▶ _Data items_
=== Section Start ===

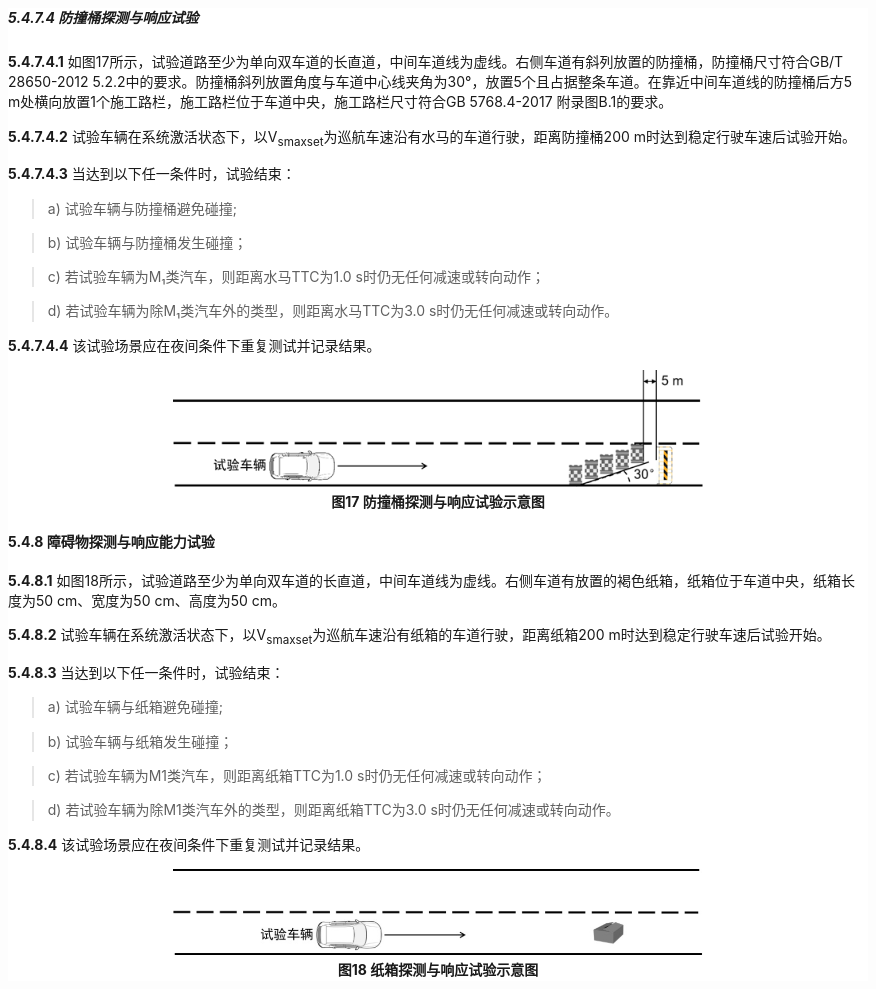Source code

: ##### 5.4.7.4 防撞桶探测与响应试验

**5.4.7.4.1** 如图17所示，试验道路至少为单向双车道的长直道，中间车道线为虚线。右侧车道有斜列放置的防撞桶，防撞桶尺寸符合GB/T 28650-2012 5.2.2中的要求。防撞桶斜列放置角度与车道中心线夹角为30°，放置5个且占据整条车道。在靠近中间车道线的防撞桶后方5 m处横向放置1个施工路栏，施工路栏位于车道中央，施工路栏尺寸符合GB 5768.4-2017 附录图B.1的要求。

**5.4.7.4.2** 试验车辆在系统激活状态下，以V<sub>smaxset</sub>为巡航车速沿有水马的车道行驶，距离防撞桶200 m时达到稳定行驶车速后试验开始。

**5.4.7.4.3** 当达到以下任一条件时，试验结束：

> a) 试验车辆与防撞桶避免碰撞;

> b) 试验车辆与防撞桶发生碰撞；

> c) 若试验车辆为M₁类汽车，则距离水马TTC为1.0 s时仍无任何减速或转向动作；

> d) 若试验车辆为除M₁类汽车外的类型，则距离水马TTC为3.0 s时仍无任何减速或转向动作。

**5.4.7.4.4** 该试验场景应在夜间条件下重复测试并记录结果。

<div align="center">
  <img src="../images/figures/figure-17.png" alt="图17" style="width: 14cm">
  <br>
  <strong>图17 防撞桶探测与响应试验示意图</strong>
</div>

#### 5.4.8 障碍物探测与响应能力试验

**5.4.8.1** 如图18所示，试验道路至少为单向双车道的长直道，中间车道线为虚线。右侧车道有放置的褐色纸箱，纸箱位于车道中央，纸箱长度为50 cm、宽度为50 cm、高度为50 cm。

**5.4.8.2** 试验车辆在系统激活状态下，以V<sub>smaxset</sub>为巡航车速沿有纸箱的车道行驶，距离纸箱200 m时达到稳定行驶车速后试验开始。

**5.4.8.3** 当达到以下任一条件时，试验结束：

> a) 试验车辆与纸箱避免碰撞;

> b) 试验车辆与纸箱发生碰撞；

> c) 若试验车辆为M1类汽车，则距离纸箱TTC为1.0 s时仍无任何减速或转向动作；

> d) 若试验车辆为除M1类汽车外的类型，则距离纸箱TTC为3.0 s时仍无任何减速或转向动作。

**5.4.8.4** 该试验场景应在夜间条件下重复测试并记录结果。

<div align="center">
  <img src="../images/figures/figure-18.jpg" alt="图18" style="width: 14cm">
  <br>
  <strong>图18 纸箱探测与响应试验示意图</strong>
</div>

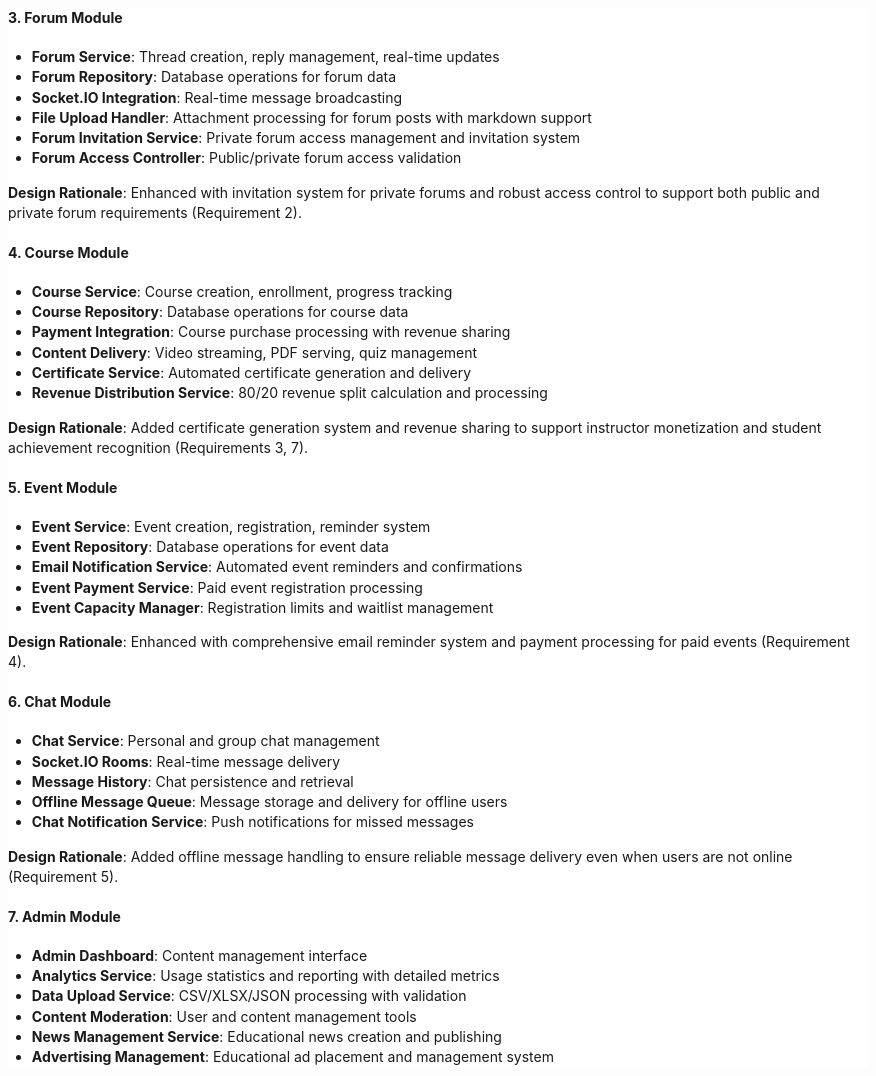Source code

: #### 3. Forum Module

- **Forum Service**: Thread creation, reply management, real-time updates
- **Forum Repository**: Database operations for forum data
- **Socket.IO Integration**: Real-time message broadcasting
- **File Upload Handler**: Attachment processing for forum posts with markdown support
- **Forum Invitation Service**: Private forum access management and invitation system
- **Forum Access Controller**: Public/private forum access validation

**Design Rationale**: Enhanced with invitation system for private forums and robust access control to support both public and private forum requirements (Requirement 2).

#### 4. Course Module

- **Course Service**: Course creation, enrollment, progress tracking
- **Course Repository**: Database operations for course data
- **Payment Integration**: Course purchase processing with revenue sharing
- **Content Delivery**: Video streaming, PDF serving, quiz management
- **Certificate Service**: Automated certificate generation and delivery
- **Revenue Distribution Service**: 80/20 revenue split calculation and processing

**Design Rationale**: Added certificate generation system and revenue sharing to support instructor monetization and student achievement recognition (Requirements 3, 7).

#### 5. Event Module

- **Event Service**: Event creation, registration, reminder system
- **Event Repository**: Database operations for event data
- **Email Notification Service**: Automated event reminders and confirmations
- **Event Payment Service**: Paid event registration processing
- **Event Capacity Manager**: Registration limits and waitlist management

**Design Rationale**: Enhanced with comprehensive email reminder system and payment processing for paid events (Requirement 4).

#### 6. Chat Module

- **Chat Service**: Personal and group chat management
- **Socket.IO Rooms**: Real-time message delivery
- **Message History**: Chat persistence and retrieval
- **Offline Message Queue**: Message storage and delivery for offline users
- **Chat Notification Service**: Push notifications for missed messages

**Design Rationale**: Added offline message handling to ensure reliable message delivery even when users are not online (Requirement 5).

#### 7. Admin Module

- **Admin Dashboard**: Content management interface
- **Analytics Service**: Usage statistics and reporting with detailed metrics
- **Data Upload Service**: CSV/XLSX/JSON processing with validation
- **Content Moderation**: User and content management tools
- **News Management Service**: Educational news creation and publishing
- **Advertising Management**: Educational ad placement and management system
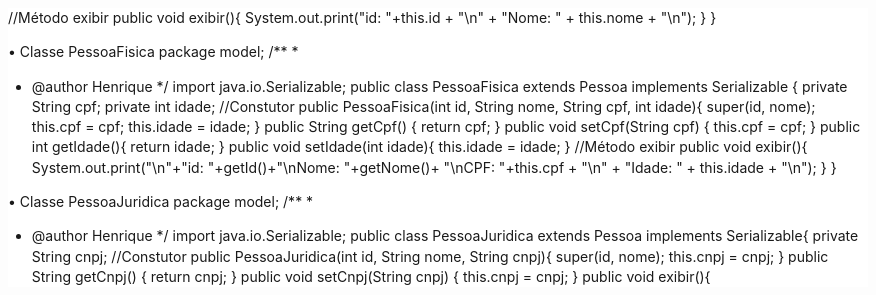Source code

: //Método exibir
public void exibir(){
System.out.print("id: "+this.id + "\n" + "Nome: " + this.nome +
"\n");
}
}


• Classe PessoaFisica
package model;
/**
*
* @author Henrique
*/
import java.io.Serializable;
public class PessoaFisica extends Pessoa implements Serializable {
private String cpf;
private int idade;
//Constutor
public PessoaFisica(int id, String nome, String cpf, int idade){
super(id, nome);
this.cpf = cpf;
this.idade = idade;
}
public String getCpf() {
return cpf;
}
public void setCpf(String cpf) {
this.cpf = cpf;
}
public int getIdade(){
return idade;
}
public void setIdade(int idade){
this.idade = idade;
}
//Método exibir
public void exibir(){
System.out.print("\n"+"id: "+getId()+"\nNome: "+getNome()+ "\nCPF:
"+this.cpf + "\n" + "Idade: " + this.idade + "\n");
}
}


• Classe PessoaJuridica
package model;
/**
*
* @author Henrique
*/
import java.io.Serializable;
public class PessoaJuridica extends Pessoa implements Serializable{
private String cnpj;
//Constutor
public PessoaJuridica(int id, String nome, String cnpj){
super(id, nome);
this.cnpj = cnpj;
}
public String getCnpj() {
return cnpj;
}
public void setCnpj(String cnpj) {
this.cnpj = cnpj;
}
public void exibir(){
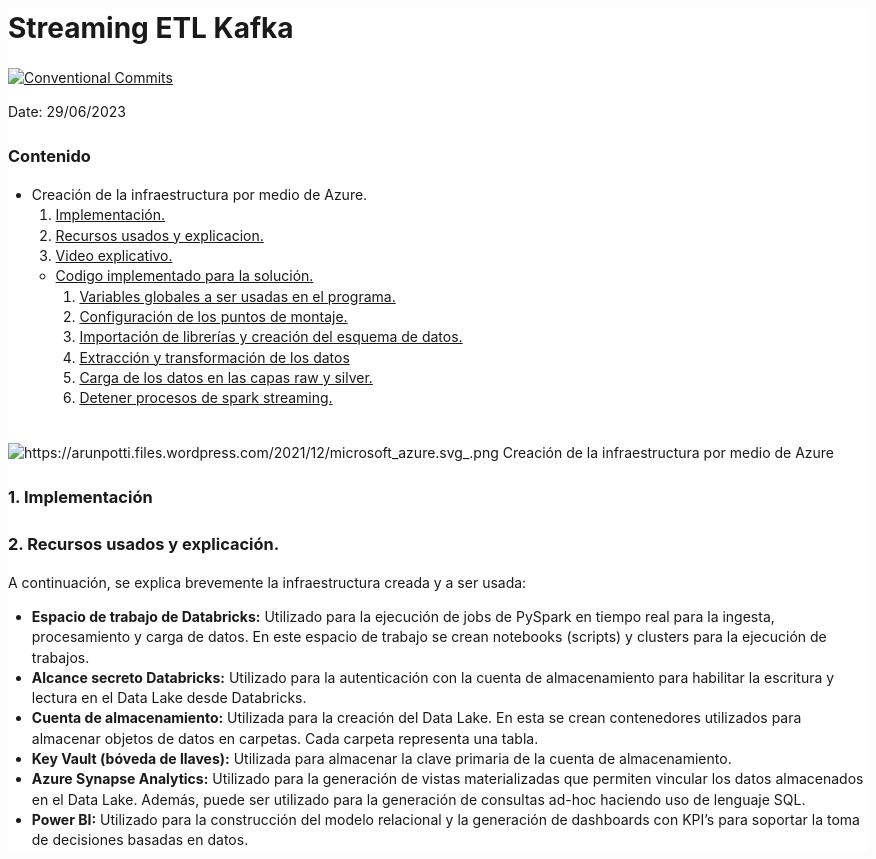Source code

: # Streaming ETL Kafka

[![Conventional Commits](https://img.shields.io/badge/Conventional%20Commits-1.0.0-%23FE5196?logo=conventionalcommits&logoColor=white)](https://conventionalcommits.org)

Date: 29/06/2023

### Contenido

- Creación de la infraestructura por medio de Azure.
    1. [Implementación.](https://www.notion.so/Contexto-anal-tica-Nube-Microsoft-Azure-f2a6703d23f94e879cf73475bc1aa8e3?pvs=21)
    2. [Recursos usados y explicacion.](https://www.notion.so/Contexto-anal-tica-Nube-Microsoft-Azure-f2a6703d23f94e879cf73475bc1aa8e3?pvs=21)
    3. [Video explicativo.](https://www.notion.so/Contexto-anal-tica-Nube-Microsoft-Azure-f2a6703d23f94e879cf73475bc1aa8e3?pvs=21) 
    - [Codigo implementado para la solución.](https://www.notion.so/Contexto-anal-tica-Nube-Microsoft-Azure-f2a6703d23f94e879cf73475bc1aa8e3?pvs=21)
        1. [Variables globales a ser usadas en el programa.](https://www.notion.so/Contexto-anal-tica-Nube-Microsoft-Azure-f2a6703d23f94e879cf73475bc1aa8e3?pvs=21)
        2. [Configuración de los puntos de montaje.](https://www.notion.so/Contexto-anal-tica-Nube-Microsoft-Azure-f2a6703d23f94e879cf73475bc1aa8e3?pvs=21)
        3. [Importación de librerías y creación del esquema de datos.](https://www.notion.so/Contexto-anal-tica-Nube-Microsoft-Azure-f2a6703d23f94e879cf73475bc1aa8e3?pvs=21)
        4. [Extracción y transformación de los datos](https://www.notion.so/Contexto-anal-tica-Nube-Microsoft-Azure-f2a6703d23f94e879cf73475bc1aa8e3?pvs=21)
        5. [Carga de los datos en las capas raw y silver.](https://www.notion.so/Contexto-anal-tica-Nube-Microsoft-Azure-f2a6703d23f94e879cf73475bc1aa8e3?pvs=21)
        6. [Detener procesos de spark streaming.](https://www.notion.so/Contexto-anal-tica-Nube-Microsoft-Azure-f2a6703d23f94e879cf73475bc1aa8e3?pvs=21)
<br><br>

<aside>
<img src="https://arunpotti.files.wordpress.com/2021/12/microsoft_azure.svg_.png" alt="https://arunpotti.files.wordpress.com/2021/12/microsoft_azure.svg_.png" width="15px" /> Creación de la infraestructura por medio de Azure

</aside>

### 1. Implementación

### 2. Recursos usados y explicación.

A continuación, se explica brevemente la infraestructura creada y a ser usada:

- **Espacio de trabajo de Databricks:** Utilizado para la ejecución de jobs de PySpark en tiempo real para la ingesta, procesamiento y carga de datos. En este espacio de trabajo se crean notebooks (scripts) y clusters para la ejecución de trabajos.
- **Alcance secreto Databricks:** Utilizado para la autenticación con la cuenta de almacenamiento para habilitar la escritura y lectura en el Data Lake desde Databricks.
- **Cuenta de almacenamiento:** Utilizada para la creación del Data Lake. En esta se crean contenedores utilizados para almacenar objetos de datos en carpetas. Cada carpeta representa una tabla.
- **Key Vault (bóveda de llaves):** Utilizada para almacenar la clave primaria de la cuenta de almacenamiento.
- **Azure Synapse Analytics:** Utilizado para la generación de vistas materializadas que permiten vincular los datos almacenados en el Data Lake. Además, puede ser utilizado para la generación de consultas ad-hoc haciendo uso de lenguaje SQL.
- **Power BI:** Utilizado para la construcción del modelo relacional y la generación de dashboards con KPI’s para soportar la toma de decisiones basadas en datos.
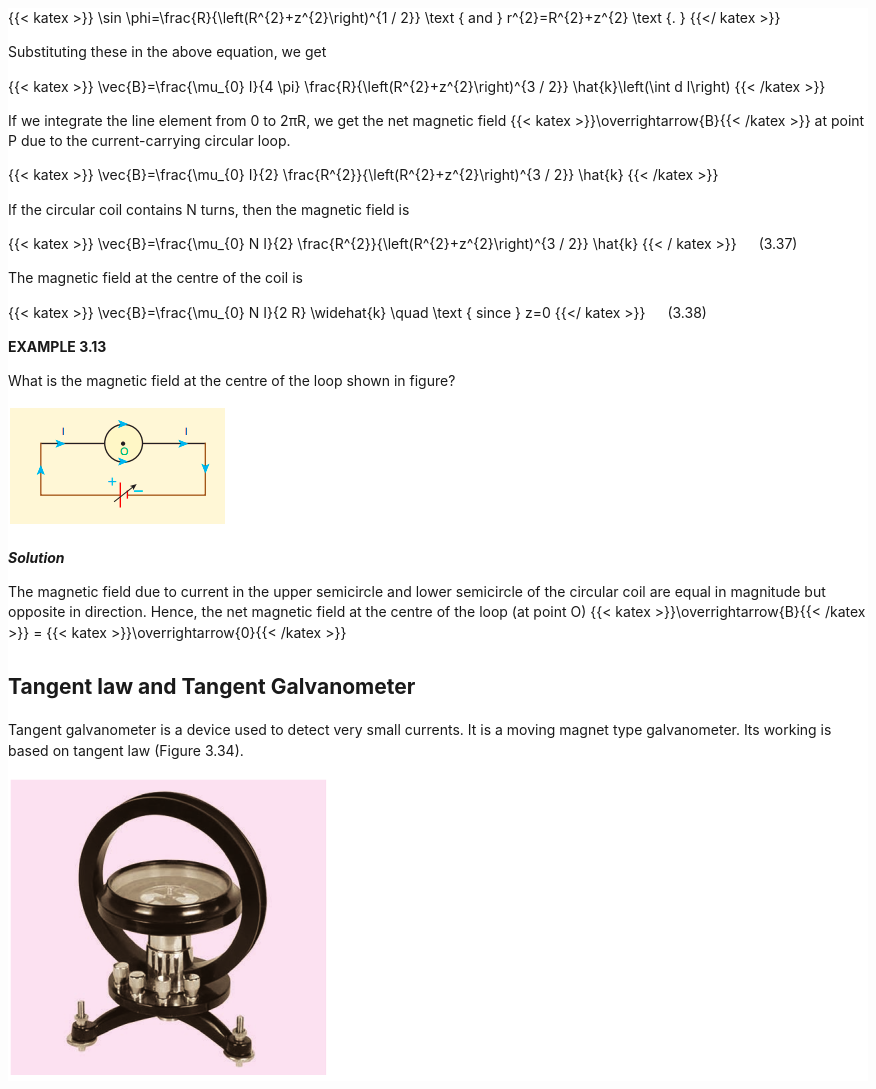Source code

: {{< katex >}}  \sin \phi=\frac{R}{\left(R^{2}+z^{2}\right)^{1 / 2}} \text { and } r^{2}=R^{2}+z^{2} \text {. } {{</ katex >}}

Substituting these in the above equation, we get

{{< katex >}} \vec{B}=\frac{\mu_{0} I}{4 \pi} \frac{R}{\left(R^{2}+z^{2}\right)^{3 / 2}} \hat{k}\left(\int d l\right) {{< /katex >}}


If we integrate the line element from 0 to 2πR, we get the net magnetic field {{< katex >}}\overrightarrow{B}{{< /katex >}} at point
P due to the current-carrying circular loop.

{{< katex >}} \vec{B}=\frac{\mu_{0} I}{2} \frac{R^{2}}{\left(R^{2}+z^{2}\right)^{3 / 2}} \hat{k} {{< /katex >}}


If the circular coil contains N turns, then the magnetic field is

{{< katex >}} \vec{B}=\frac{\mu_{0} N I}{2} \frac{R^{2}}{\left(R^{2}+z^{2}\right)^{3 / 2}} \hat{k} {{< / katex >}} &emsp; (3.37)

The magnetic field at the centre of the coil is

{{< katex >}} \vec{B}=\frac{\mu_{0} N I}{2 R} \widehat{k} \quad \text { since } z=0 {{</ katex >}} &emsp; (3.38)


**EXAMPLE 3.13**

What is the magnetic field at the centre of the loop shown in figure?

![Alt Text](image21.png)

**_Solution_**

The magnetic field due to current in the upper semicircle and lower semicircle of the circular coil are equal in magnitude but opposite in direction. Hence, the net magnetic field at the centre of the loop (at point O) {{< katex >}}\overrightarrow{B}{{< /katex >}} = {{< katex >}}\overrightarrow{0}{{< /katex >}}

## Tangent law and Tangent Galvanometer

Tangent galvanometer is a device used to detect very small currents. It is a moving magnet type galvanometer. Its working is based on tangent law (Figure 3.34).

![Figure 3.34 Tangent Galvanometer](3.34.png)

=== Section End ===

▶ _PROBLEM TO SOLVE_
Look through the entries above and quote exactly the lines from the line with "- [Codigo implementado" to the line with "3. [Importación de", counting both of those lines.

▶ _SOLVED EXERCISE_
    - [Codigo implementado para la solución.](https://www.notion.so/Contexto-anal-tica-Nube-Microsoft-Azure-f2a6703d23f94e879cf73475bc1aa8e3?pvs=21)
        1. [Variables globales a ser usadas en el programa.](https://www.notion.so/Contexto-anal-tica-Nube-Microsoft-Azure-f2a6703d23f94e879cf73475bc1aa8e3?pvs=21)
        2. [Configuración de los puntos de montaje.](https://www.notion.so/Contexto-anal-tica-Nube-Microsoft-Azure-f2a6703d23f94e879cf73475bc1aa8e3?pvs=21)
        3. [Importación de librerías y creación del esquema de datos.](https://www.notion.so/Contexto-anal-tica-Nube-Microsoft-Azure-f2a6703d23f94e879cf73475bc1aa8e3?pvs=21)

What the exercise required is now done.